JAKARTA, KOMPAS.com – Hari ini, Kamis (22/6/2017), Jakarta bertambah tua. Terhitung sejak penaklukan Fatahillah atas Sunda Kelapa yang hendak berkongsi dengan Portugis, Jakarta pada hari ini sudah berusia 490 tahun.
Penentuan 22 Juni sebagai hari lahir Jakarta, dalam banyak referensi memang disebut berasal dari hari penaklukan Fatahillah tersebut. Pada hari itu 490 tahun lalu, Sunda Kelapa sebagai nama wilayah diganti menjadi Jayakarta.
Jejak nama lama tinggal bersisa sebagai nama pelabuhan, yang ada sampai sekarang. Meski begitu, keberadaan wilayah ini yang berpenghuni dan beraktivitas disebut sudah ada sejak abad ke 12, setidaknya merujuk buku Jakarta: a History karya Suzan Abeyasekere—belakangan dikenal sebagai Suzan Blackburn.
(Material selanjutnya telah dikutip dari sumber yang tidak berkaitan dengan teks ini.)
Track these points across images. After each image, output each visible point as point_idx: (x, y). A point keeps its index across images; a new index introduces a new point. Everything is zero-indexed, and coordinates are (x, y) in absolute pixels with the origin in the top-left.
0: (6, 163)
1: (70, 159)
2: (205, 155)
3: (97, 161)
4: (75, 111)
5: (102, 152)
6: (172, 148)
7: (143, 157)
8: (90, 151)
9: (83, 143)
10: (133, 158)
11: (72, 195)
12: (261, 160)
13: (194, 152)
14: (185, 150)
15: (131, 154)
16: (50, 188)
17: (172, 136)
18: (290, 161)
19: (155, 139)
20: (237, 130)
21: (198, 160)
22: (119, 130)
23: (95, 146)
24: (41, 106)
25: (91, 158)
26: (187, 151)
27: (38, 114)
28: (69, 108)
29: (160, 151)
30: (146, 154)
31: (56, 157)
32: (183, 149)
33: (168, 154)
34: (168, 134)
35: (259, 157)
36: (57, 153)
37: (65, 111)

Kontroversi tentang hari lahir Jakarta juga berkisar soal hari penaklukan tersebut. Adalah Husein Djajadiningrat, penulis Ensiklopedi Jakarta, yang antara lain memberikan perhitungan penanggalan berbeda untuk peristiwa yang sama.
Menurut Husein, kajian atas catatan yang bisa ditemukan untuk periode sejarah masa itu mendapati pengaruh besar penggunaan paduan penanggalan Jawa dan Islam. Penanggalan juga menggunakan perhitungan masa panen.
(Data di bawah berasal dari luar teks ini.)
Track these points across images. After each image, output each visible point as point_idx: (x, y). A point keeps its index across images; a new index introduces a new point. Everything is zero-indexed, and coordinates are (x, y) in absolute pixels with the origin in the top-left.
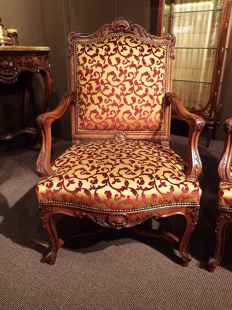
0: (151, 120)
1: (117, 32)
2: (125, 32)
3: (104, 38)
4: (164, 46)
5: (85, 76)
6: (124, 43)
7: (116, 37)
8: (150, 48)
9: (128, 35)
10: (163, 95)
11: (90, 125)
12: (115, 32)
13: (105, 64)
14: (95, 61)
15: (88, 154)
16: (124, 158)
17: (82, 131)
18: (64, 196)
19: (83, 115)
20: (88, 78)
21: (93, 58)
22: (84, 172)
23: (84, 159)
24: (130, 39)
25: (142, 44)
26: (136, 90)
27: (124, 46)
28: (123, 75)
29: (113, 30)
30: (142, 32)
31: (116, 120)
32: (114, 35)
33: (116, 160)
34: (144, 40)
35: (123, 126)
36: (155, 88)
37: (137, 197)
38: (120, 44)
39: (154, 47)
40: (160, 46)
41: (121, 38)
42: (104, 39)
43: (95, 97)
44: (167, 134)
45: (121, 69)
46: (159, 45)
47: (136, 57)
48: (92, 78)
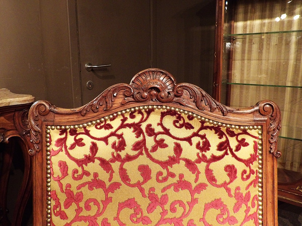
1: (144, 100)
2: (161, 100)
3: (112, 115)
4: (255, 129)
6: (158, 129)
7: (140, 112)
9: (168, 108)
12: (137, 101)
13: (112, 181)
20: (71, 212)
21: (84, 165)
24: (174, 118)
25: (202, 128)
27: (159, 137)
28: (159, 209)
29: (133, 98)
30: (202, 101)
32: (134, 108)
34: (207, 117)
38: (150, 131)
39: (232, 134)
40: (245, 132)
41: (152, 114)
42: (111, 116)
45: (154, 194)
46: (242, 127)
47: (189, 163)
48: (80, 215)
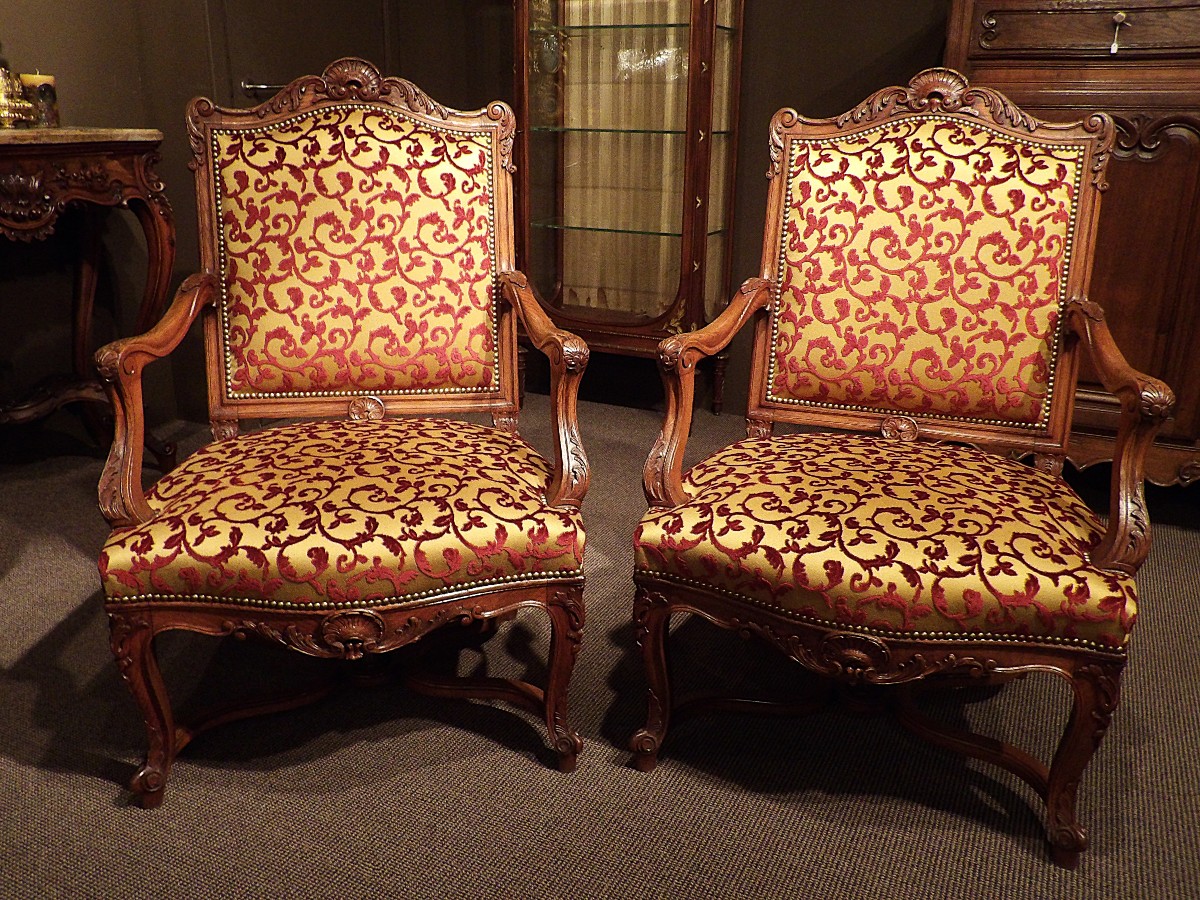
0: (456, 356)
1: (340, 98)
2: (364, 99)
3: (301, 116)
4: (482, 136)
5: (244, 229)
6: (360, 130)
7: (336, 112)
8: (441, 144)
9: (373, 108)
10: (489, 280)
11: (264, 375)
12: (332, 99)
13: (306, 192)
14: (275, 184)
15: (261, 457)
16: (367, 463)
17: (242, 395)
18: (187, 574)
19: (245, 344)
20: (255, 233)
21: (269, 174)
22: (247, 504)
23: (246, 472)
25: (415, 131)
26: (404, 268)
27: (361, 140)
28: (364, 225)
29: (327, 94)
30: (415, 100)
31: (349, 359)
32: (329, 107)
33: (345, 468)
34: (423, 120)
35: (371, 374)
36: (462, 261)
37: (402, 560)
38: (350, 133)
39: (452, 140)
40: (469, 139)
41: (352, 115)
42: (299, 118)
43: (280, 292)
44: (509, 397)
45: (357, 207)
46: (466, 134)
47: (398, 170)
48: (267, 234)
Hitung punya hitung, perubahan nama Sunda Kelapa menjadi Jayakarta itu Husein perkirakan bertepatan dengan 9 Juli 1527 atau 17 Juli 1527. Versi lain menyebut kemungkinan peristiwa yang sama ini terjadi antara rentang 17 Desember 1527 hingga 4 Januari 1527.
Setidaknya, pada 1620 berdiri balai kota pertama di sini, di Kali Besar yang sekarang ada di kawasan Glodok, Jakarta Barat. Kota Lama yang masih bisa dilihat sampai sekarang juga bermula pada periode tersebut.
Sebelumnya, baik Sunda Kelapa maupun Jayakarta bukanlah kota paling penting di tanah Pulau Jawa. Pusat kekuasaan waktu itu ada di Bogor, Demak, Banten, dan Cirebon. Adapun pusat perekonomian untuk kawasan yang sekarang disebut Indonesia dan sekitarnya pada waktu itu berada di Malaka.
Sesudah Portugis menaklukkan Malaka pada 1511, satu kapal mereka merapat ke Pelabuhan Sunda Kelapa pada 1522. Mereka berniat membangun benteng di tepi barat Ciliwung. Sebagai gantinya, Portugis harus membeli seribu karung lada per tahun dari penguasa Sunda Kelapa.
Ikatan perjanjian dibuat dengan penguasa lokal yang waktu itu berafiliasi dengan Kerajaan Pajajaran. Perjanjian tersebut diabadikan dalam wujud prasasti dan dikenal sebagai Padrao, saat ini tersimpan di Museum Nasional Indonesia.
Namun, perjanjian ini tak pernah terealisasi pada akhirnya, keburu kompeni Belanda tiba.
Tantangan Jakarta
Waktu kompeni merapat dan menaklukkan Jayakarta, penduduk wilayah ini sekitar 10.000 jiwa. Perkembangan Jakarta sejak itu, bisa ditengok di Museum Fatahillah, yang dulu bernama Museum Sejarah Jakarta.
Museum ini merupakan bekas balaikota kedua di Batavia—nama baru dari kompeni untuk Jayakarta—yang berdiri pada 1627.
Dari sisi ekonomi, 70 persen perputaran uang nasional disebut terjadi di Jakarta. Kantor-kantor pusat perusahaan besar pun cenderung ada di sini. Pusat pemerintahan juga digerakkan dari kantor-kantor di Jakarta.